Archive for January 1987

Radio Days

January 30, 1987

Woody Allen narrates but does not appear in this gentle look back on what can only be called “the golden age of radio.” Anecdotal and frequently funny, it purports to revisit Allen’s childhood, though you know it’s more than a little idealized, and so is Allen’s version of himself as a kid, called “Joe” here and played by a very young and decidedly ungeeky Seth Green. Joe’s crazy, argumentative family is seen fondly — his dad (Michael Tucker) is an affable grouch, his mom (Julie Kavner) is, well, more or less Marge Simpson (Kavner did this movie not long before the Simpsons were created), his aunt (Dianne Wiest) is desperate to find a man, his uncle (Josh Mostel) keeps bringing home fish for his long-suffering wife to cook (“You don’t like it, take the gas pipe,” he says reflexively).
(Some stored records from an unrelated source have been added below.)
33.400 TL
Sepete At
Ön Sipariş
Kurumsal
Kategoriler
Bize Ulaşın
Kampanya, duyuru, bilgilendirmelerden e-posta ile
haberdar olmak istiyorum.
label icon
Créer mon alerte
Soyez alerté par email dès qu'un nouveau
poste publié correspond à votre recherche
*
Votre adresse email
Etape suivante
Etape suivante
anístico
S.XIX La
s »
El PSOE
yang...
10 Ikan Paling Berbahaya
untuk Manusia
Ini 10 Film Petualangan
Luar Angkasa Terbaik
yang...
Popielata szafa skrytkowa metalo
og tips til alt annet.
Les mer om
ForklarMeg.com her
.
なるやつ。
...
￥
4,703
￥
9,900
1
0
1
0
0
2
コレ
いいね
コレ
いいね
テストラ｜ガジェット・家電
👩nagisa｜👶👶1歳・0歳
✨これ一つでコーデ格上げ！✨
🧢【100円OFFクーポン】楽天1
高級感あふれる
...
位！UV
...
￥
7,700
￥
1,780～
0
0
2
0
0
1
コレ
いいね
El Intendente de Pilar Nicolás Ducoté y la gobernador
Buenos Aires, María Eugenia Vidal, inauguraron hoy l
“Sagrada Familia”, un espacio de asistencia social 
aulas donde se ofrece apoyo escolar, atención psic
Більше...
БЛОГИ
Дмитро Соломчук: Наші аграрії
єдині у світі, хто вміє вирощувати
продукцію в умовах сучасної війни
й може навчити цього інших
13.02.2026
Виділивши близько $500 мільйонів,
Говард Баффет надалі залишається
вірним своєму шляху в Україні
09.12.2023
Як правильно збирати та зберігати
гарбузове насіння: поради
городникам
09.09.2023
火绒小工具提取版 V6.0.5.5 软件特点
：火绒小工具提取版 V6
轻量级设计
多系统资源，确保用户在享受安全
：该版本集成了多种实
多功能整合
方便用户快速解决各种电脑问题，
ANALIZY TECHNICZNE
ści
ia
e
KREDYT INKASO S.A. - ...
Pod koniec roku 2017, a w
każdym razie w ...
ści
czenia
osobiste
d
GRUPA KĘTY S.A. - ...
When we’re not watching Joe and his family, we meet various (fictional) radio stars of the day — including Sally White (Mia Farrow), a cigarette girl who rises to become one of radio’s swanky voices speaking of ritzy clubs and parties. Allen doesn’t stress the idea that these top-of-the-world radio celebrities would soon largely be supplanted by TV stars (those who didn’t make the successful transition to the more visual medium, that is). We can fill in the theme for ourselves: that innocence died along with radio, that when families started crowding around the boob tube — instead of having the radio on while still talking to each other and doing other things — it was a twin blow to culture and family. Allen also contrasts the envious listeners, who wish they too could go to the clubs they hear about on the radio, with the radio stars themselves, who despite their fame and fortune don’t seem particularly happy — perhaps because they know what few other entertainers had learned so quickly until then: it doesn’t last. (Radio stars were perhaps the first mass-medium kings and queens to face obsolescence after so brief a time in the limelight.) This is a group portrait if it’s anything — not even Joe really takes center stage; the real protagonist is the period itself, the war era, the jittery yet still hopeful and vibrant moment before the twin reality slaps of Hiroshima and the discovery of the concentration camps. I guarantee you won’t think of any of this while watching the movie, though; it plays as a perfectly amiable nostalgic pastiche, and only afterward do you flesh it out. I think Allen misses a good joke by not having Joe meet his radio hero, the Masked Avenger, only to find that the voice belongs to Wallace Shawn.